The speech TRFs were estimated using the five types of predictors (RS, GT, OSS, OSSA, and ZIL) from EEG data recorded while listening to continuous speech from an audiobook. The speech was presented at a constant intensity of 72, 60, 48, or 36 dBA for either a short (5 s) or long (1 min) period before changing randomly to another of the four intensity levels (see Materials and Methods for a full description of the stimuli). For this initial analysis, 40 min of the short condition and 40 min of the long condition were combined, and TRFs were estimated using unregularized regression (see Materials and Methods for more details). While the simple RS predictor showed level-dependent wave V peaks, it was notably noisy in many participants (Fig. 2 and Extended Data Fig. 1-2 with all individual TRFs), as expected from prior work (Bachmann et al., 2024; Kulasingham et al., 2024; Shan et al., 2024). The average TRFs for both GT and OSS predictors showed clear level-dependency in both the wave V peak amplitude and the latency.
Interestingly, the OSSA TRF showed a reduced peak latency change with level, and the ZIL TRF showed no level-dependent peak latency changes. However, both OSSA and ZIL showed level-dependent peak amplitude changes. The lack of clear peak latency changes can be explained by the fact that both OSSA and ZIL models account for the nonlinear level-dependent processing of the auditory system using adaptation models. This results in the OSSA and ZIL outputs being “corrected” for level-dependent effects. Therefore, using OSSA and ZIL outputs as predictor inputs to the TRF model results in a lack of level-dependent latency effects in the TRF waveform. The slight latency change seen in the OSSA model implies that the OSSA model is not as accurate in accounting for level-dependent effects as the ZIL model. The peak amplitude change in the OSSA and ZIL TRFs is due to the normalization of the predictor within each level before fitting TRFs. This normalization results in an upscaling of the lower intensity predictors, which leads to a corresponding downscaling of the fitted TRFs. This predictor normalization is useful since it allows for all intensity levels to drive the TRF estimation equally, as reported in prior work on level-dependent cortical TRFs (Drennan and Lalor, 2019). In addition, normalization would allow for clear detection of level-dependent effects in the TRFs for all predictors, since the input predictors at each intensity level would be at the same scale.

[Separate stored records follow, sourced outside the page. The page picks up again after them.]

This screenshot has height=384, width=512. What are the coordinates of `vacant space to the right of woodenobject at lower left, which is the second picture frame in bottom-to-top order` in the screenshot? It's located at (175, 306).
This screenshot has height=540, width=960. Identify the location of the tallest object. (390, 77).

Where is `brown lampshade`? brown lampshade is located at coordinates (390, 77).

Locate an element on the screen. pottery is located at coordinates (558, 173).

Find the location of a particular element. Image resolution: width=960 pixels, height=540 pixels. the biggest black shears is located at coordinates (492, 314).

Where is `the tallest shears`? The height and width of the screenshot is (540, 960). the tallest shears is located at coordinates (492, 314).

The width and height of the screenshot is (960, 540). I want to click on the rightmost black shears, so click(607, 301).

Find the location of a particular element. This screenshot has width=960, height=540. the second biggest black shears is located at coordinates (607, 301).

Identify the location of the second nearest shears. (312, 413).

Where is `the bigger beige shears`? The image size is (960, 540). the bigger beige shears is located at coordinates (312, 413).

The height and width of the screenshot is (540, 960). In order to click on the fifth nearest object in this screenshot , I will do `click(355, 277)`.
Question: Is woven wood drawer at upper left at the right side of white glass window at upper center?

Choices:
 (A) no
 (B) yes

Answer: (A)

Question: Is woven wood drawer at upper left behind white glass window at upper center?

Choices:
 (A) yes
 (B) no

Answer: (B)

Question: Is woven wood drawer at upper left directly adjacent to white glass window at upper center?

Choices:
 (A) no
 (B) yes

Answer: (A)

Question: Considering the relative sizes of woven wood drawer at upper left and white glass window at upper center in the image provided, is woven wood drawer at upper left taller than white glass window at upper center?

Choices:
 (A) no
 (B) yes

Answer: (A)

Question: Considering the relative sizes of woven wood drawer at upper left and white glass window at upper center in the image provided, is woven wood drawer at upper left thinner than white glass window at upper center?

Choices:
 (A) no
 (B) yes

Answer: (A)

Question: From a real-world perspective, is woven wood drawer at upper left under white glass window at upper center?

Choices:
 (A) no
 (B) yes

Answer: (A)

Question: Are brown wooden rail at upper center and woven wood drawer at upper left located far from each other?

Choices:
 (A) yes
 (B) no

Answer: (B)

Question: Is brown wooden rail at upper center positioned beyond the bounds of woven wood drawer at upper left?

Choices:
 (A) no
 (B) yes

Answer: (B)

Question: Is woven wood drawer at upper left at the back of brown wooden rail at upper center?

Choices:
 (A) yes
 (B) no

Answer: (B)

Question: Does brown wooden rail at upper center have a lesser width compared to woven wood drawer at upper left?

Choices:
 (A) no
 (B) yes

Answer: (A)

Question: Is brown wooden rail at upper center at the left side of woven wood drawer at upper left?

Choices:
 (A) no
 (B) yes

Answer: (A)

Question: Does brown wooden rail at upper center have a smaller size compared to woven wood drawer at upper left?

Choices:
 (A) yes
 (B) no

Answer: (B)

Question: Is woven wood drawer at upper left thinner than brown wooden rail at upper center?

Accounting for level-dependency within the predictor results in a more “linearized” input–output system for the TRF, leading to TRF models with larger wave V peaks (Kulasingham and Simon, 2023; Shan et al., 2024). However, for our purposes, this is unsuitable since accounting for level-dependent effects in the predictor leads to a lack of clear latency changes in the TRF. Therefore, even though the OSSA and ZIL models are more complex models of the auditory periphery that incorporate more nonlinearities, we reach the conclusion that the simpler GT and OSS models are more suitable for the purpose of this study, which is to detect clear level-dependent changes in the TRF waveform that are analogous to the level-dependent changes seen in the click ERPs. Given that these level-dependent changes most reliably manifest in the latency of the responses, it is important not to account for latency differences in the predictor used to estimate the responses.
Level-dependent changes in wave V peaks are consistent at the individual level
The wave V peak amplitudes and latencies were extracted for both click ERPs and speech TRFs as the peak between 4 and 10 ms. The wave V amplitudes and latencies are shown for each level across participants in Figure 2. For the click ERPs, the amplitudes increase and latencies decrease with increasing intensity in a monotonic fashion for almost all participants. However, the individual trends for the speech TRFs were considerably noisier. To simplify comparisons between the predictors, the lowest (36 dBA) and highest (72 dBA) intensity levels were considered (also shown in Fig. 2). The RS and OSS TRFs appear noisier, with some participants not showing the expected level-dependent amplitude and latency change. The latency changes for the OSSA and ZIL models are also noisy. However, note that the exaggerated amplitude effect seen with the OSSA and ZIL models is due to the normalization across levels. Since these predictors compress the input signal when modeling the auditory periphery, normalization leads to an exaggerated and artificial amplitude effect. The number of participants with level-dependent changes that were against the expected trend (red lines in Fig. 2) were as follows: RS latency = 4, RS amplitude = 2, GT latency = 0, GT amplitude = 0, OSS latency = 2, OSS amplitude = 4, OSSA latency = 3, OSSA amplitude = 0 (due to normalization), ZIL latency = 13, and ZIL amplitude = 0 (due to normalization). Hence, the GT predictor was selected as the most appropriate predictor and used for all further analyses. All the individual TRFs for the click ERPs and the TRFs are provided in Extended Data Figures 1-1–1-6. Visual inspection of these individual TRFs confirm that the GT predictor resulted in less noisy TRFs with clear level-dependent wave V peaks. Overall, our results show that level-dependent changes in wave V peaks can be detected in almost all participants, especially when comparing the largest changes in stimulus intensity (72 vs 36 dBA).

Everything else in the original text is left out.